◆ **Textauszug**:
============================================================
Spanien: Verfassungswidrige Corona-Bußgelder zurückgezahlt

92.000 zurückbezahlte Bußgelder sind nur die Spitze des Eisbergs. Denn während der beiden Lockdowns im Jahr 2020 wurden über 1,3 Millionen Anzeigen eingeleitet. Trotz der bestätigten Illegalität wurden verantwortliche Politiker bisher nicht zur Rechenschaft gezogen.
Hoy Extremadura, CC BY-SA 4.0, via Wikimedia Commons

Kritische Juristen hatten seit März 2020 darauf hingewiesen: Die beiden spanischen Corona-Lockdowns, die Regierungschef Pedro Sánchez auf Basis des «Alarmzustands» ausgerufen hatte, waren illegal und verfassungswidrig. Doch erst im Juli und Oktober 2021 hatte auch das Oberste Verfassungsgericht diese Sichtweise bestätigt und die Lockdowns als illegal und verfassungswidrig eingestuft. Das hatte zur Folge, dass auch die Anzeigen und Bußgelder nichtig waren – rückwirkend.

Das Urteil des Verfassungsgerichts hat eine Welle von Aufhebungen von Sanktionen ausgelöst. Nach offiziellen Angaben des Ministeriums für territoriale Politik und demokratisches Gedächtnis, aktualisiert am 3. September 2025, beläuft sich die Zahl der ausdrücklich aufgehobenen Bußgelder derzeit allerdings nur auf 92.278.

Das ist nur die Spitze des Eisbergs: Denn während der härtesten Monate des Lockdowns hatten die Sicherheitskräfte und -organe des spanischen Staates über eine Million Strafanzeigen wegen Verstößen gegen die Mobilitätsbeschränkungen zur Anzeige gebracht. Angeblich zum Wohl der Bürger. Hinzu kamen die Sanktionen während des zweiten «Alarmzustands», was die Gesamtzahl der eröffneten Verfahren auf über 1,3 Millionen Personen erhöhte.


Die Urteile des Verfassungsgerichts von 2021 hatten festgestellt, dass einige Abschnitte des Artikels 7 des Königlichen Dekrets 463/2020, die die uneingeschränkte Bewegung untersagten, eine verfassungswidrige Aussetzung des Grundrechts auf Freizügigkeit bedeuteten – und keine bloße Einschränkung.

Dieser technische Unterschied ist entscheidend: Denn eine solche Aussetzung hätte nicht im Rahmen eines «Alarmzustands», sondern nur im «Ausnahmezustand» erfolgen dürfen, der eine parlamentarische Kontrolle und ein wesentlich strengeres Verfahren erfordert hätte.
============================================================
◆ **Bereitgestellte Zeilen**:
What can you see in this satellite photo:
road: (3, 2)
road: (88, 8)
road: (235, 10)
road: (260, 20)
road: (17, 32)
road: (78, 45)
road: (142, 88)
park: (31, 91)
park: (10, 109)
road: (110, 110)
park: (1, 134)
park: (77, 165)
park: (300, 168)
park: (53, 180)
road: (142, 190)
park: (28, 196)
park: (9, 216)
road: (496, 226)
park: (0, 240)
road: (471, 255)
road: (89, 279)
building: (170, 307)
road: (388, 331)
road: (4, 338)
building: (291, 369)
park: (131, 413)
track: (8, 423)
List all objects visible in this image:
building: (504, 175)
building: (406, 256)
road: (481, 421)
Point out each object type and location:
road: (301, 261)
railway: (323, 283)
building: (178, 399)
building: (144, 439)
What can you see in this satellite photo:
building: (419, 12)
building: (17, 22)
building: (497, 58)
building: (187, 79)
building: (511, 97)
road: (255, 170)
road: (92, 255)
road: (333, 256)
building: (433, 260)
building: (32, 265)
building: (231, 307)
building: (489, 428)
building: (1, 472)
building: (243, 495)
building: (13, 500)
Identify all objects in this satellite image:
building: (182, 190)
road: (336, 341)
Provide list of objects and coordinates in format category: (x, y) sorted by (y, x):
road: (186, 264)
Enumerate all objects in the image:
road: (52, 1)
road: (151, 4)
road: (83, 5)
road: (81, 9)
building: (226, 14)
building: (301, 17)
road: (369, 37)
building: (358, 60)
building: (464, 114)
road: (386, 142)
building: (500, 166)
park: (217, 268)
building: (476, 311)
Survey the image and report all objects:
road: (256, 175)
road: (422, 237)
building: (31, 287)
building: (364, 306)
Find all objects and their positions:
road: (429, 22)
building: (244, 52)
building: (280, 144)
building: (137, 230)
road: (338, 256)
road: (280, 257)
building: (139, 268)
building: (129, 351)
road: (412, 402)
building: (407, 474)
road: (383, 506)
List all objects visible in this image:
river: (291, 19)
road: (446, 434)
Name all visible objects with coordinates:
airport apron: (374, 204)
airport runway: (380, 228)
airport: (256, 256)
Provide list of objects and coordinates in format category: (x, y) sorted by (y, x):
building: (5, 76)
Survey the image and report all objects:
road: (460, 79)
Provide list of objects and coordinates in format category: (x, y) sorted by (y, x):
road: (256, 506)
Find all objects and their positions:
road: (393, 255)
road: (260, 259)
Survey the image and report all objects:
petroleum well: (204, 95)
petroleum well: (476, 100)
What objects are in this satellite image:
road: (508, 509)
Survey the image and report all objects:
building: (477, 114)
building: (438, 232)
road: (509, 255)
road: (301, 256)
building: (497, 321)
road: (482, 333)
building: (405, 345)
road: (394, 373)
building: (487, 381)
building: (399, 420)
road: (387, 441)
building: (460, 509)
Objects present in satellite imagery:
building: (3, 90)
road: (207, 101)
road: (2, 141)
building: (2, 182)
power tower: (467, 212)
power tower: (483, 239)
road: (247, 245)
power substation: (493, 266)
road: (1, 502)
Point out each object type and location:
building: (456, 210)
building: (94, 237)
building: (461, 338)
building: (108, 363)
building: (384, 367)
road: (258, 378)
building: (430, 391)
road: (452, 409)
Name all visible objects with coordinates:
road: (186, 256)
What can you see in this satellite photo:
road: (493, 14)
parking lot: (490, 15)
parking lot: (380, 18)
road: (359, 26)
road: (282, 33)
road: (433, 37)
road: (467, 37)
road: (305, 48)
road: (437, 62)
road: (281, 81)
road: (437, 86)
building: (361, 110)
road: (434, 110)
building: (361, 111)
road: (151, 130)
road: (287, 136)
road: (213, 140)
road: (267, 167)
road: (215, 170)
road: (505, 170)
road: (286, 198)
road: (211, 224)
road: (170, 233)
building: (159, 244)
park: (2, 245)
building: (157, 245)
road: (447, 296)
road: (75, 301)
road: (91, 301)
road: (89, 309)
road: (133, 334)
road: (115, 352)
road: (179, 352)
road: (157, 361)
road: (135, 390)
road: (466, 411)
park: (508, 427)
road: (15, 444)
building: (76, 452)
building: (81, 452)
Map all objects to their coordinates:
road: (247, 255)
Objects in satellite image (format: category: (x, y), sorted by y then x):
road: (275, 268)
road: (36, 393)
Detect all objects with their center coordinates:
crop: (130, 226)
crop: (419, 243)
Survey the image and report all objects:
============================================================
◆ **Arbeitsauftrag**:
Prüfe bitte, ob die folgenden Aussagen mit dem Textauszug über die spanischen Corona-Bußgelder übereinstimmen, und belege jedes Ja oder Nein mit den entscheidenden Worten des Textauszugs als wörtlichem Zitat. 1. Das Oberste Verfassungsgericht stufte die Lockdowns im Juli und Oktober 2021 als verfassungswidrig ein. 2. Laut Ministerium wurden bisher über eine Million Bußgelder ausdrücklich aufgehoben. 3. Eine Aussetzung der Freizügigkeit wäre im Rahmen eines «Alarmzustands» zulässig gewesen.

◆ **Lösung**:
1. Ja: „Doch erst im Juli und Oktober 2021 hatte auch das Oberste Verfassungsgericht diese Sichtweise bestätigt und die Lockdowns als illegal und verfassungswidrig eingestuft.“
2. Nein: „beläuft sich die Zahl der ausdrücklich aufgehobenen Bußgelder derzeit allerdings nur auf 92.278.“
3. Nein: „eine solche Aussetzung hätte nicht im Rahmen eines «Alarmzustands», sondern nur im «Ausnahmezustand» erfolgen dürfen“